#Found this KB, hope this should give me some insight.
Description:
IS Header handling and the mustUnderstand attribute and WSD property.
Resolution:
- The mustUnderstand attribute should be present on the actual HeaderElement within a request instance, but should not be present in the WSDL.
The mustUnderstand attribute of a header is a way for the sender of the request to indicate that the receiver of the request must understand the header or it cannot process the request. If the receiver does not understand the header, it MUST respond with the NotUnderstood Fault. This behavior is defined in the SOAP Specification.
The IS WSD definitions expose a mustUnderstand Property for the Header definitions associated with an operation in a WSD for both Provider WSDs and Consumer WSDs.
The IS 7.1 WSDL generation for Provider WSDs has issues with the mustUnderstand WSD property and will incorrectly generate mustUnderstand attributes in the WSDL when the mustUnderstand property is set to true for a header defined within an Operation within a WSD.
Directly from the 7.1.2 readme File:
1-1UVF9Y
WSDL generated for an IS Provider fails WS-I compliance checks when header attributes Must Understand or Role Header properties are specified. When generating WSDL for a provider web service with a header specifying Must Understand=True or specifically setting the Role property of a header, the IS will insert the mustUnderstand= or Actor attributes into the soap:header element of the soap:binding in the generated WSDL. This causes the WS-I compliance check on the WSDL to fail.
To work around this issue, do not specify the Must Understand or Role properties on a header within a Provider WSD. If needed, these attributes may be set in the actual soap:header of the request prior to invoking the web service on the client side.
For Provider WSD:
You should never set the mustUnderstand property to true in the WSD, period. It serves no useful purpose and simply generates invalid WSDL.
For a Consumer WSD:
If you set the mustUnderstand property of a Header in the WSD to true, the SOAP Header in the outbound SOAP request will contain the mustUnderstand=1 attribute.
If you set the mustUnderstand property of a Header in the WSD to false, the SOAP Header in the outbound SOAP request will not contain the mustUnderstand attribute.
- How does an IS Provider WSD use/honor the mustUnderstand attribute when present on an inbound SOAP request instance?
An IS Handler does not need to remove the mustUnderstand attribute from the header as you describe in Axis2. In the IS, simply having a Handler assigned in the WSD that has declared support for the Qname, when the Handler was Registered, is enough for the IS to consider that header “Understood”.

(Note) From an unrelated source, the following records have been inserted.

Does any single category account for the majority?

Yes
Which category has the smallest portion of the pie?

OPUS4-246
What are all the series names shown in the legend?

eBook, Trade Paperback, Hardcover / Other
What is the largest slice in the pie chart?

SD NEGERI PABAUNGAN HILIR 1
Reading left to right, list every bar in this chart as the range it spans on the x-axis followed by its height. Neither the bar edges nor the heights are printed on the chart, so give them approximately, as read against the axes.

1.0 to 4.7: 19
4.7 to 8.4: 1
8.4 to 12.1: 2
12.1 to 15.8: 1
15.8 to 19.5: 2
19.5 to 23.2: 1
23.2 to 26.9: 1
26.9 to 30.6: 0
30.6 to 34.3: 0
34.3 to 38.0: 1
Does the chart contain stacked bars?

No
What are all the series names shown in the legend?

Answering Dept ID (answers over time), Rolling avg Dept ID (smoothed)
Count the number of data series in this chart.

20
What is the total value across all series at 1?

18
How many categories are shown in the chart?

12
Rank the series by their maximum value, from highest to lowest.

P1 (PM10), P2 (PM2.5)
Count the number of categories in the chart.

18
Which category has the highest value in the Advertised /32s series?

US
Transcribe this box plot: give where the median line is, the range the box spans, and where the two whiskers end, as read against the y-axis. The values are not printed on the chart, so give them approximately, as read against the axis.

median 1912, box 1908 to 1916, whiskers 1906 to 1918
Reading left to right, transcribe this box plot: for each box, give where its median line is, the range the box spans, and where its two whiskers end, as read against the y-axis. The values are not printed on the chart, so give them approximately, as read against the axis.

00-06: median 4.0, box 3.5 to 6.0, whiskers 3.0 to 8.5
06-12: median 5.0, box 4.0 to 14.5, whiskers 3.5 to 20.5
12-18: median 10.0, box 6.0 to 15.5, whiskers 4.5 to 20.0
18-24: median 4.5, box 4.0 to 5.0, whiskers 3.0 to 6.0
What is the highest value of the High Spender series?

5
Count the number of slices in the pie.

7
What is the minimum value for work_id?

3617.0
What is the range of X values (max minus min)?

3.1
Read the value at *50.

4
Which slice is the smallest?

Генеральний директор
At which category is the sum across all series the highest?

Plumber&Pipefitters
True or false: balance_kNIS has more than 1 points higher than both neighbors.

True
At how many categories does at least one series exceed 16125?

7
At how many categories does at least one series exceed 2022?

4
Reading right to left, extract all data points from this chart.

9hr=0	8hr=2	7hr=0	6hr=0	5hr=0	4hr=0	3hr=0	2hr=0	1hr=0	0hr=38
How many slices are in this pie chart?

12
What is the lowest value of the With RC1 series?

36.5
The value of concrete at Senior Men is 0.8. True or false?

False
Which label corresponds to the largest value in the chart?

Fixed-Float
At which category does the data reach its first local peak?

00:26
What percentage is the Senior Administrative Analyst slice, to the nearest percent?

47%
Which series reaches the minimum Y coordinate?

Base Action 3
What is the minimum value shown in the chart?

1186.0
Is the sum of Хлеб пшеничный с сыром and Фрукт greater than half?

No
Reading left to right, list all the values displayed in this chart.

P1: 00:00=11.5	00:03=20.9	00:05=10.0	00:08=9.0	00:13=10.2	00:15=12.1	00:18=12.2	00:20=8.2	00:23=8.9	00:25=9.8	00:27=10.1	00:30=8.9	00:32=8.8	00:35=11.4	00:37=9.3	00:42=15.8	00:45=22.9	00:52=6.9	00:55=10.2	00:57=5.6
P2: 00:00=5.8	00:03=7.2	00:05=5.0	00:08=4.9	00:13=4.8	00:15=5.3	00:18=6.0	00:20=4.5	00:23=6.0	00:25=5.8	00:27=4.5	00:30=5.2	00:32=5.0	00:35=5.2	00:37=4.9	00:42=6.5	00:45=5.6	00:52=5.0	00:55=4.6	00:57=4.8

When an inbound request instance contains a header with the mustUnderstand attribute set to 1, we look at all of the Provider Handlers associated with the WSD. If there are no Provider Handlers associated with the WSD, or none of the associated handlers was registered to support the QName of the header in question, the IS will respond with the Not Understood SOAP Fault, as required by the soap specification. If we find a handler that has declared support for the header, we consider it “understood” and continue processing.
- There is no way in WSDL 1.1 to define a header as optional or required.
WS-I basic Profile declares that if a header is present in the WSDL definition, it is to be treated as a Required Header.
The IS adopts this ws-i stance for all headers with regard to Provider WSDs, regardless of the ws-i compliance setting for the WSD.
Hope this helps to clarify IS required vs. optional headers, the mustUnderstand attribute in a request instance and the mustUnderstand property in a WSD.